Les gens mangent à longueur de journée tout en discutant de ce qu’ils mangent. Il n’y a pas de peuple plus attaché à la nourriture. Tout doit être harmonieux dans la préparation des plats. Les saveurs et les couleurs se marient grâce au vert des herbes, au jaune du curcuma et surtout au rouge du piment. La coriandre, les pouces de soya, le kumquat (petit citron vert), la badiane parfument les plats.

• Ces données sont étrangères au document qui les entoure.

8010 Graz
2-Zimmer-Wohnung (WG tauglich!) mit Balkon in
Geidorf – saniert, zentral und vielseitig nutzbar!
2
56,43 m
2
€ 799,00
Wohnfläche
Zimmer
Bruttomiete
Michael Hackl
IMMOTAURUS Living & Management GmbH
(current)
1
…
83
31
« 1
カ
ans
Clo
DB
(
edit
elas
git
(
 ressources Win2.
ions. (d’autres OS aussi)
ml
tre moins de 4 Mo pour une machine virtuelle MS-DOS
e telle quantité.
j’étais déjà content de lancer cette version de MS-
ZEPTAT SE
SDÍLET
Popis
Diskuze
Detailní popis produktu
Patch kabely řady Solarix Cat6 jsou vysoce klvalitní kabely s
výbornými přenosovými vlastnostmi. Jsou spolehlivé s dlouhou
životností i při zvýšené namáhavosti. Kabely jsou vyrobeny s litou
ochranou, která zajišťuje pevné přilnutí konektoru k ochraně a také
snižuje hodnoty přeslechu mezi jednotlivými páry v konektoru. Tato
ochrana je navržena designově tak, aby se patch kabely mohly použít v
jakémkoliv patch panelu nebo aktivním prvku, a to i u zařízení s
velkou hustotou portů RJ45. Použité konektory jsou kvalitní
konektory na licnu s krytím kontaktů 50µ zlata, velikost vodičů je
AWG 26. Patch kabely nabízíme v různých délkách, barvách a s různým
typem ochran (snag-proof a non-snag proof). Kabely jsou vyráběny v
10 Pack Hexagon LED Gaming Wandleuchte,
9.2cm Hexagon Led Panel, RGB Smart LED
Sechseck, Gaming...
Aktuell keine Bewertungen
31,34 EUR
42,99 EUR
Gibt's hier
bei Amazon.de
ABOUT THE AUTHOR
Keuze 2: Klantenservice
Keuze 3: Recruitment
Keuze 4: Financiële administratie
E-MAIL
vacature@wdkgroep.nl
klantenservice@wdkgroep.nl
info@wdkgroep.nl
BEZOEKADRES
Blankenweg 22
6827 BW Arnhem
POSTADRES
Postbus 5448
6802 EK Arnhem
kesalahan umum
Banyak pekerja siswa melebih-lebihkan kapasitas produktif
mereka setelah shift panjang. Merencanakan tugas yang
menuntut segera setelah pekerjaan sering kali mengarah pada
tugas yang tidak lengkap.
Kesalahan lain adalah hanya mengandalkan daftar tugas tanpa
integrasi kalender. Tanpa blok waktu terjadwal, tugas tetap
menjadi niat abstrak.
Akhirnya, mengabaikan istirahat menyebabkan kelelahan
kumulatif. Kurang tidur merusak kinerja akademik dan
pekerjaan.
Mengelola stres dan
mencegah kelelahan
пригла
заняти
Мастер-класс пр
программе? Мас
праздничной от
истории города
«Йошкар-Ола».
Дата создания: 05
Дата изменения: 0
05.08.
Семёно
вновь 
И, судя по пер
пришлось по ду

La cuisine de rue fait partie du quotidien. On y mange le bun cha, un plat de porc grillé ou mariné accompagné de bouillon ou de la sauce nuoc-mam, de vermicelles et d’épices. Les fruits sont mangés verts, pauvres en sucre, et agrémentés de piment pour pallier la fadeur comme la mangue, le fruit du jacquier ou le fruit du dragon à l’odeur particulière. On ne laisse jamais murir les choses.
Dans certaines occasions on mange le cobra. Le cœur pour les enfants et le cerveau pour les anciens. Toutes les parties du serpent sont mangeables…
La cuisine vietnamienne est l’une des plus délicieuses.
Pour cette raison mais aussi pour d’autres, ce pays est une destination de choix pour un premier voyage en Asie.